Task to complete ::
Determine how many lines in the data below contain "pinky" and write only that number.

══ Data supplied ══

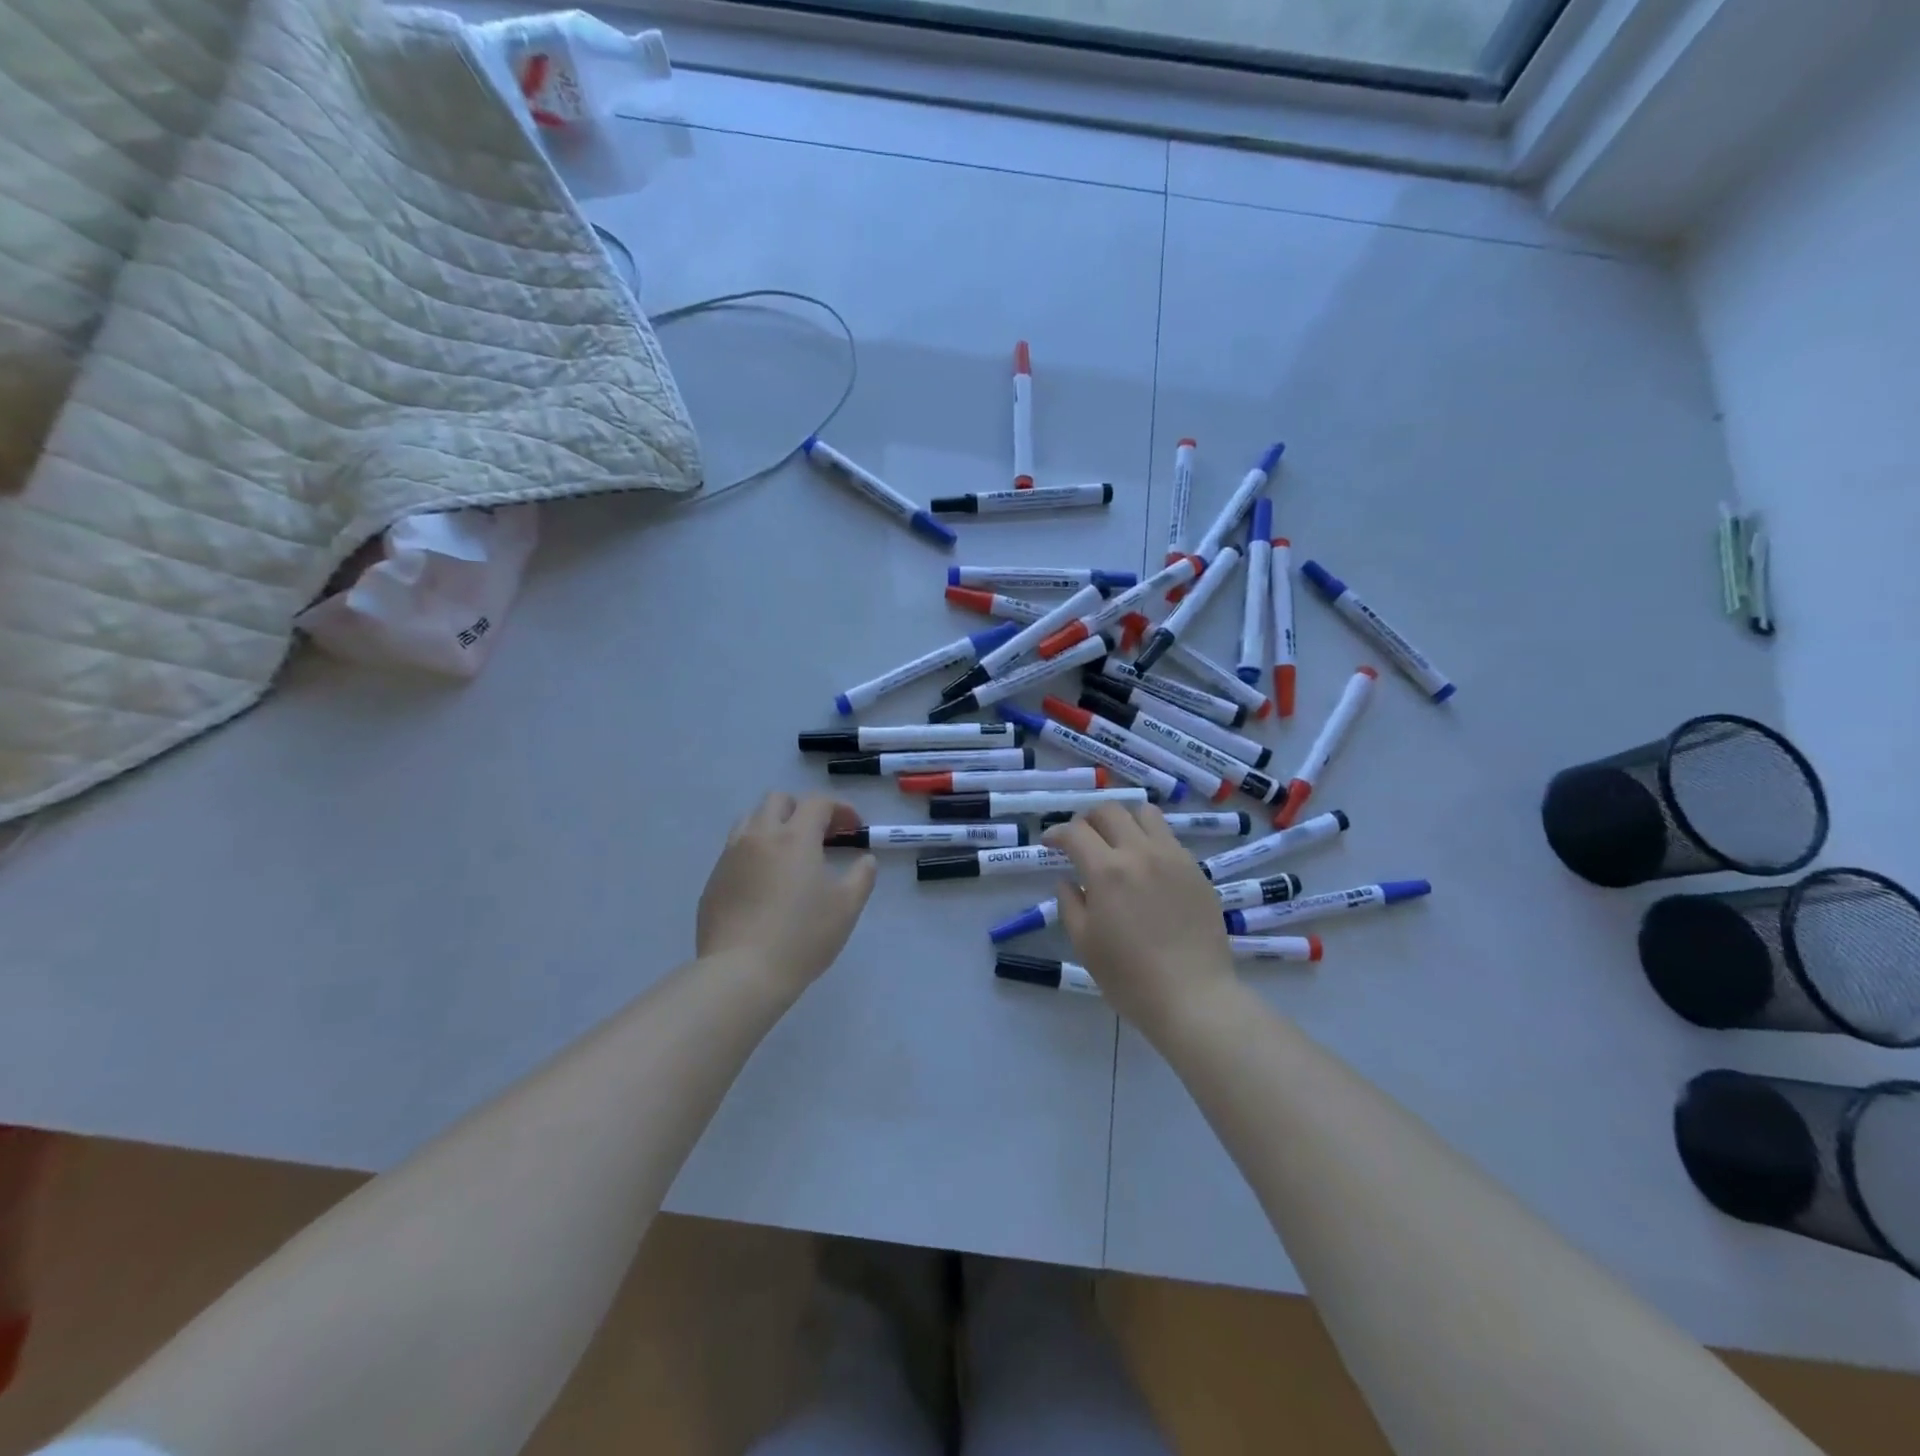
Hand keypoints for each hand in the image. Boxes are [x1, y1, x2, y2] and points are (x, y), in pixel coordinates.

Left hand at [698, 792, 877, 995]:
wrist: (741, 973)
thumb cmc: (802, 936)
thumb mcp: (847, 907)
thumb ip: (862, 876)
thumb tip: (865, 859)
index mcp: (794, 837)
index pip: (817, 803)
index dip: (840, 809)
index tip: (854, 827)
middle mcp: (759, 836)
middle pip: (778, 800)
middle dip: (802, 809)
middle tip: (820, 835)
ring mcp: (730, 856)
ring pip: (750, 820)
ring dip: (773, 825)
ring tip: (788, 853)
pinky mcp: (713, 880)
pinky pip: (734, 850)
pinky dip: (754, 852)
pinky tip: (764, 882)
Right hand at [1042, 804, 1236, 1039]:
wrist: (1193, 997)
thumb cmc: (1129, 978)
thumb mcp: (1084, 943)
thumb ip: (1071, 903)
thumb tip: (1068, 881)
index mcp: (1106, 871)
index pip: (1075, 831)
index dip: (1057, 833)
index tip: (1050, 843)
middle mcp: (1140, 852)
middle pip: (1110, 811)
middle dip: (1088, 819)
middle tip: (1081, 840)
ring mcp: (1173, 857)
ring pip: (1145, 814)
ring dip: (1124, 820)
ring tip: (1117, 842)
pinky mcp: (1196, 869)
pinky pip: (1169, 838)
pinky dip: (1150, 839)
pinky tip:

═══

Result ::
8